Federal Judge David Lawton got it right in saying that the failure of leadership by the Flint City Council is “breathtaking.”
After dawdling for three months, the council finally this week approved an agreement that will keep the city on the Detroit water system.
But for only two years, at which time the whole process of vetting a water source will have to begin anew.
Mayor Karen Weaver had bargained a 30-year pact, assuring certainty for Flint residents and businesses that there would be no further disruption to their water supply for decades.
But the council waffled, even though the decision to remain with the Great Lakes Water Authority was clearly the best, and perhaps only, safe option.
In the end, the council acted at the point of a gun. Lawson had threatened to impose the agreement on the city if it did not make a decision to either remain with the Detroit regional authority or choose another source.
Council members said they were troubled by the length of the contract, which would lock in rates some members see as too high. They also wanted to hear from additional experts, which would require more months of delay.
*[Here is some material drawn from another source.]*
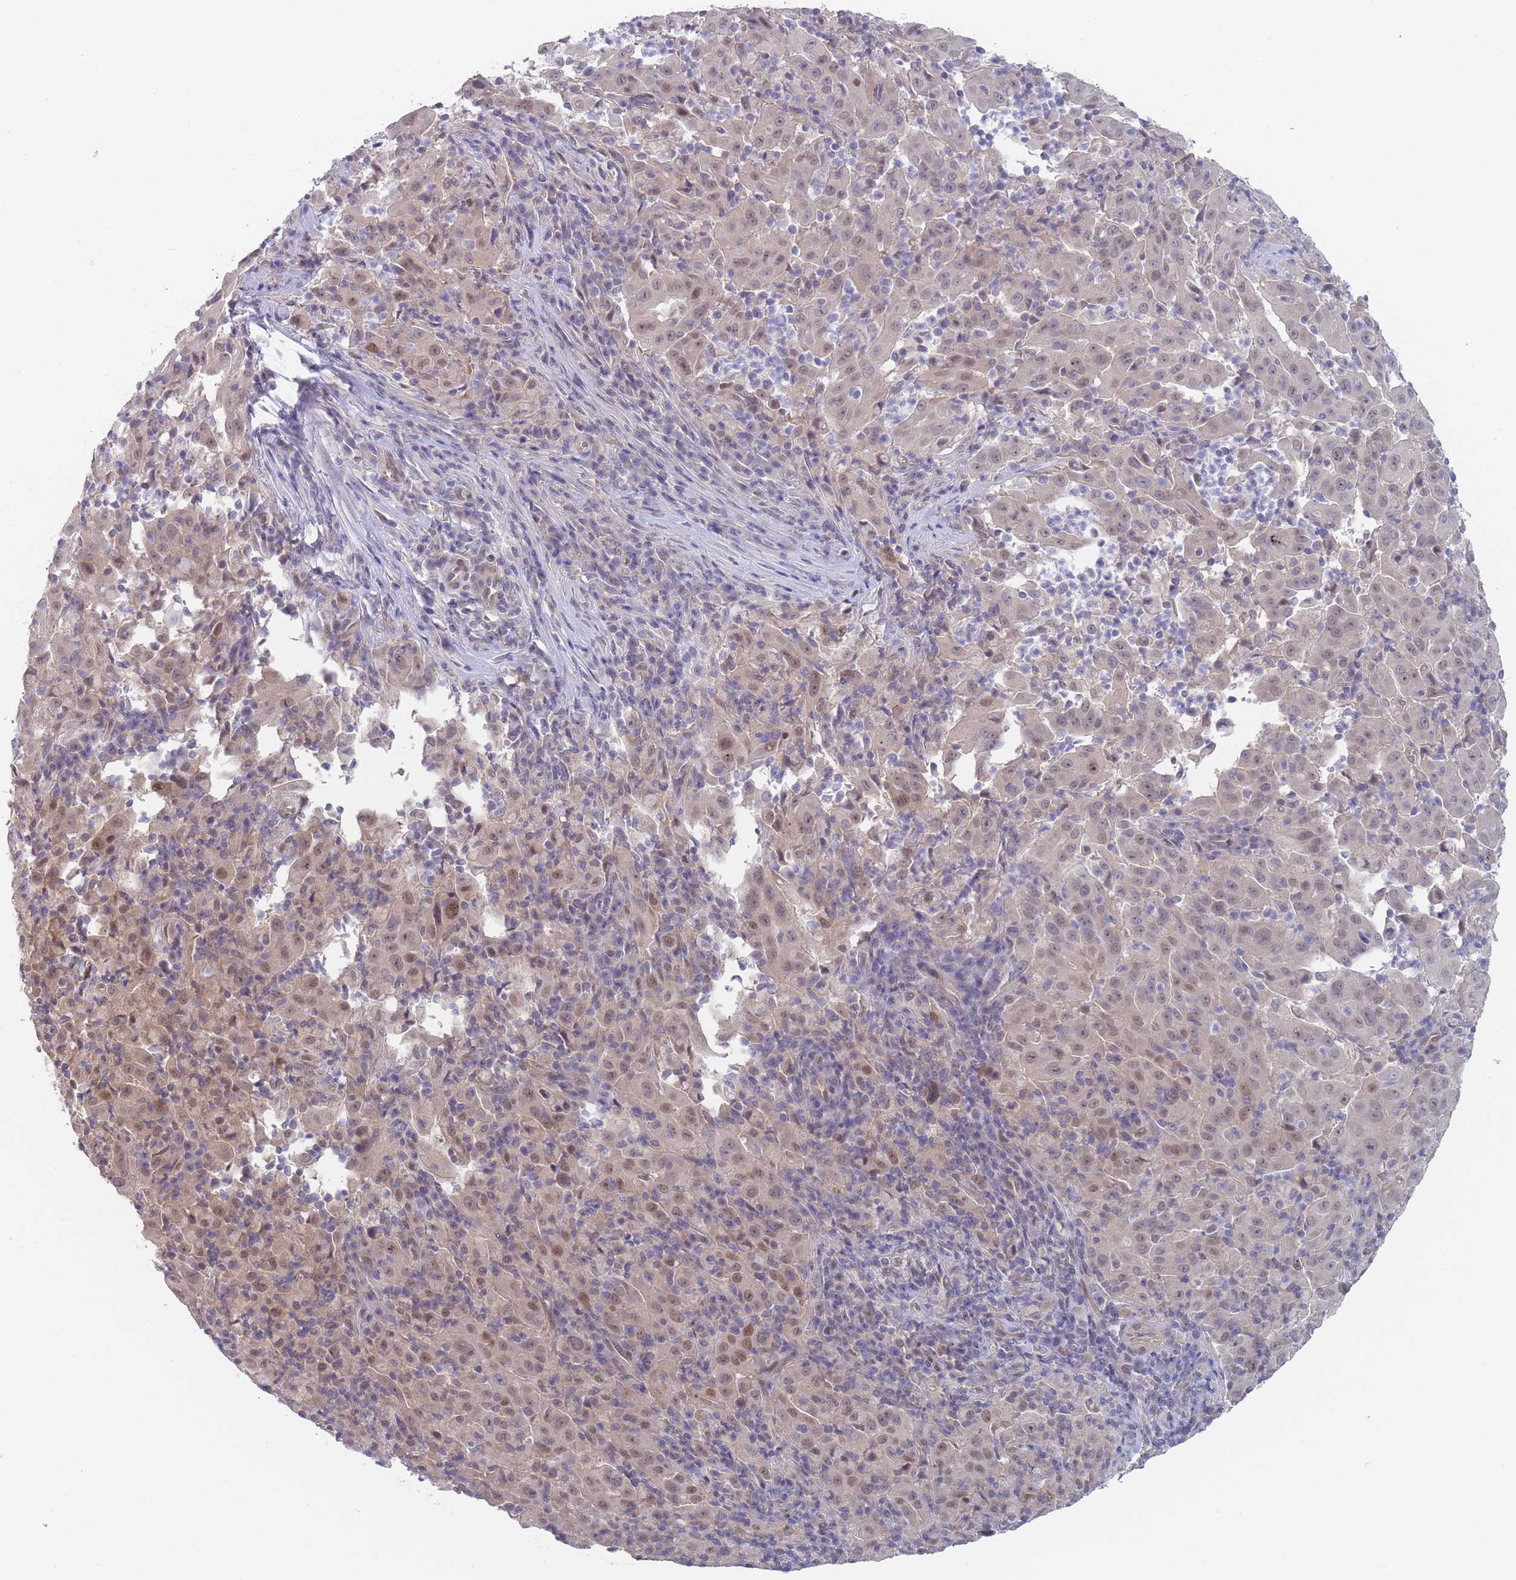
{"staining": {"intensity": "weak", "quantity": "25%-75%", "location": "nuclear"}, "tissue": "pancreatic cancer", "cell_type": "Tumor cells", "image_type": "cancer", "snomed": [{"axis": "morphology", "description": "Adenocarcinoma, NOS"}, {"axis": "topography", "description": "Pancreas"}], "caption": "The micrograph displays immunohistochemical staining of pancreatic cancer. There is weak nuclear staining is seen in approximately 25%-75% of tumor cells. (IHC, brightfield microscopy, high magnification).", "gene": "ANKRD10", "patient": {"sex": "male", "age": 63}}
But the pact put together by Weaver will begin saving the city $600,000 a month immediately on implementation. It will end the current situation of Flint residents paying for the Detroit water, while also paying off the bonds of the new Karegnondi Water Authority.
Lawton was correct in warning that the delay in decisionmaking was placing Flint’s financial well-being at risk, as well as the health of its residents.
The Michigan Department of Environmental Quality sued Flint officials in late June, arguing that the Flint council was endangering the public’s health by failing to approve a long-term drinking water source.
The council could have voted to go ahead with its move to the Karegnondi authority.
But doing so would require extensive repairs to the Flint water plant, which would cost tens of millions of dollars and three and a half years to complete.
That’s too long to leave Flint in limbo.
Restoring trust in the city’s drinking water, destroyed in 2014 when a state-imposed switch to the Flint river as a water source triggered a lead crisis, is the top priority.
The continuity of remaining with the Great Lakes Regional Water Authority is the surest way to erase concerns about the safety of Flint’s water.
Even the Karegnondi authority is backing the Great Lakes contract, since it provides a vehicle for paying off Flint’s portion of the authority’s bond debt.
Weaver made the best bargain she could. City Council members may wish there were a better deal that would substantially lower water rates for residents.
But such wishful thinking contributed to the initial ill-fated water source switch.
The council should reconvene and sign off on the 30-year deal, which would be an important step in putting Flint’s water crisis to rest.